[me] Spare Time



Bismillah...

Postingan pertama di bulan Oktober 2013, semoga menjadi awal terbukanya inspirasi dalam sebulan ini. Oktober aku datang.

Jadi, di awal Oktober ini saya sudah mendapat status baru. Berhijrah dari Dinas Koperasi dan sekarang beralih ke Dirjen Pajak. Tepatnya ketika saya sedang mengetik ini, saya berada di Galaksi Bima Sakti, Bumi, Asia, Asia Tenggara, Indonesia, Jawa Tengah, Semarang, Johar, Gedung Keuangan Negara, Lantai 1, Kantor Pelayanan Pajak Pratama Semarang Tengah 1, Sie. Fungsional Pemeriksa, Kursi kerja. Ditemani netbook, jaket Barcelona, Smartphone Blackberry, dan setumpuk rekening koran bank milik salah satu wajib pajak.

Suasana di ruangan masih santai. Jarum jam menunjukkan pukul 7.53. di depan saya Mbak D sudah mulai bekerja semenjak saya datang, di sampingnya Mas W juga sedang bekerja. Di belakang saya, sang bos, Pak H sedang sarapan. Yang lainnya, sedang bekerja di depan meja kerja masing-masing. Entah apa yang dikerjakan.

Hmmm... tepat seminggu saya berada di ruang ini, di kursi ini. Perasaannya? Ya macem-macem. Mulai dari seneng, sedih, susah, bosen, garing, bisu, jengkel, kecewa, haru, sendu, biru, kaget, terpana & terpesona akan dirimu yang mencuri perhatianku.
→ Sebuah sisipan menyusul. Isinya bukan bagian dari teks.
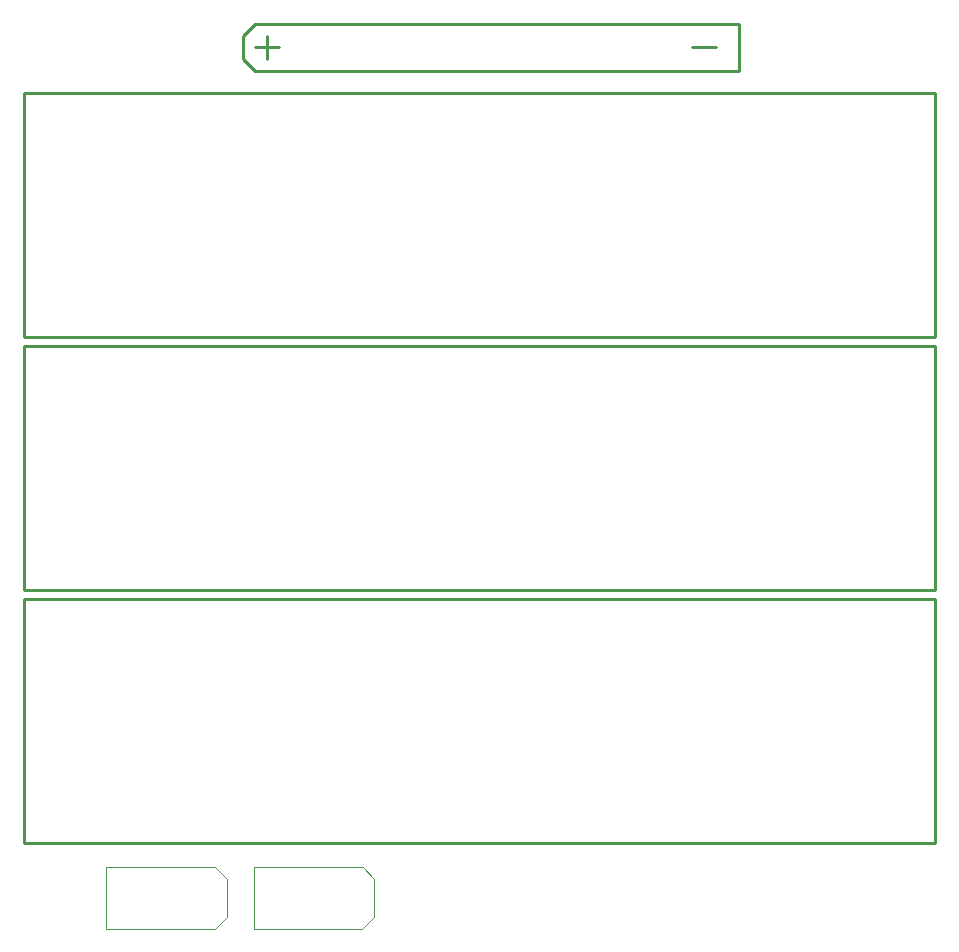
<source format=gbr>
%TF.GenerationSoftware,Altium Limited,Altium Designer,21.6.1 (37)*%
G04 Layer_Color=65535*
%FSLAX45Y45*%
%MOMM*%
%TF.SameCoordinates,713E3131-B0EE-4415-9D9D-843BC13DAD56*%
%TF.FilePolarity,Positive*%
%TF.FileFunction,Legend,Top*%
%TF.Part,Single*%
G01*
G75*
%TA.AperFunction,NonConductor*%
%ADD38C,0.10160*%
%ADD55C,0.25600*%
D38*
X3110000Y240000D02*
Y560000D01*
X2089995Y138497D02*
X3010000D01*
X3011879Y658121D02*
X3110000Y560000D01*
X3010000Y140000D02*
X3110000Y240000D01*
X2089995Y658494D02*
X3011879D01*
X2089995Y138497D02*
Y658494D01*
X1860000Y240000D02*
Y560000D01*
X839995Y138497D02*
X1760000D01*
X1761879Y658121D02*
X1860000Y560000D01*
X1760000Y140000D02*
X1860000Y240000D01*
X839995Y658494D02*
X1761879D01*
X839995Y138497D02*
Y658494D01*
D55*
X147705Y5147499D02*
Y7212515D01*
X7854057D01*
X147705Y5147499D02*
X7854057D01*
Y7212515D01*
X147705Y3007499D02*
Y5072515D01*
X7854057D01*
X147705Y3007499D02*
X7854057D01*
Y5072515D01*
X147705Y867499D02*
Y2932515D01*
X7854057D01*
X147705Y867499D02*
X7854057D01*
Y2932515D01*
X2100000Y7800000D02*
X6200000D01*
Y7400000D02*
Y7800000D01*
X2100000Y7400000D02*
X6200000D01*
X2000000Y7500000D02*
X2100000Y7400000D01*
X2000000Y7500000D02*
Y7700000D01*
X2100000Y7800000D01*
X5800000Y7600000D02*
X6000000D01*
X2100000D02*
X2300000D01*
X2200000D02*
X2300000D01*
X2200000Y7500000D02*
Y7700000D01*
%TF.MD5,5204b57d3bba406b767cfce784545c99*%
M02*

</source>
Apa yang bisa saya ceritakan kali ini? Nope. Orang nggak ngapa-ngapain.. hehe. Dengan status pegawai yang diperbantukan alias magang. Saya, bersama seorang kawan yakni Matin, hanya tinggal menunggu instruksi dari mas-mas, mbak-mbak, dan bapak-bapak pegawai. Semua nggak sesuai yang dibayangkan. Mungkin juga karena pekerjaan di sini adalah pekerjaan berat yang nggak mungkin dilimpahkan ke kita-kita. Saya dan Matin hanya bisa bersabar. Inilah hidup. Kadang tidak sesuai dengan kenyataan. Bismillah. Semoga keadaan seperti ini lama-lama makin membaik. Yang penting semangat kerja tetap harus dijaga karena saya kan pegawai magang yang berintegritas, ganteng, mancung, item tapi manis. Hahaha

Intinya, saya sudah sering bilang. Manusia mengeluh itu wajar. Sebisanya keluhan itu diarahkan ke sesuatu yang positif, yang selalu memotivasi. Dan intinya pelajaran yang saya selalu bisa petik dalam beberapa bulan ini adalah “selalu bersyukur”. Orang yang nggak bersyukur itu pasti selalu merasa kurang. Ujung-ujungnya dia melakukan suatu tindakan bodoh. Apalagi soal materi, beuh.. nggak ada habisnya. Saya pernah merasakan dapet uang lumayan banyak menurut ukuran saya, waktu itu saya sudah merasa bisa menggenggam dunia. Apa lacur, beberapa bulan kemudian mimpi saya untuk menggenggam dunia sudah harus hilang dalam khayalan.

Ibu saya selalu memberi wejangan untuk selalu dekat denganNya dan juga selalu bersyukur Dengan bersyukur semuanya jadi terasa nikmat, enteng. Mungkin terdengar indah di ucapan. Tapi percayalah, bahkan saya juga kadang terpeleset. Semua ada hikmahnya. Banyak pelajaran yang bisa diambil dalam setiap peristiwa. Positif-negatif semua saling berkolerasi membentuk sebuah interaksi yang saling melekat satu sama lain. Milih yang positif saja yah.

Satu lagi pesan saya,,buat kamu-kamu yang kurang bersyukur, berubahlah... dan juga jangan sakiti makhluk Tuhan yang berjenis wa ni ta.. pliss.. cukup 2x saja aku lihat dia menangis. Kamu juga, Mbon (nanti) jangan buat nangis.. siip,, Insya Alloh.
Lakukan yang terbaik, maka itulah hasil terbaik yang kamu kerjakan. Terlepas itu berhasil atau gagal, semua kembali kepada dirimu, tekadmu, usahamu, dan doamu. Aku percoyo aku kudu iso.

Udah ah,, saya mau bekerja(?) dulu. Mana katanya mau ada pembelajaran e-learning tentang PPh, PPN, dan KUP. Duuh.. Perpajakan udah menguap semua ilmunya.

Daaaahh...

Salam hangat terdahsyat untuk semua saudaraku yang super di manapun Anda berada, dari Sabang sampai Merauke, dari Timor sampai ke Talaud. Merdeka!!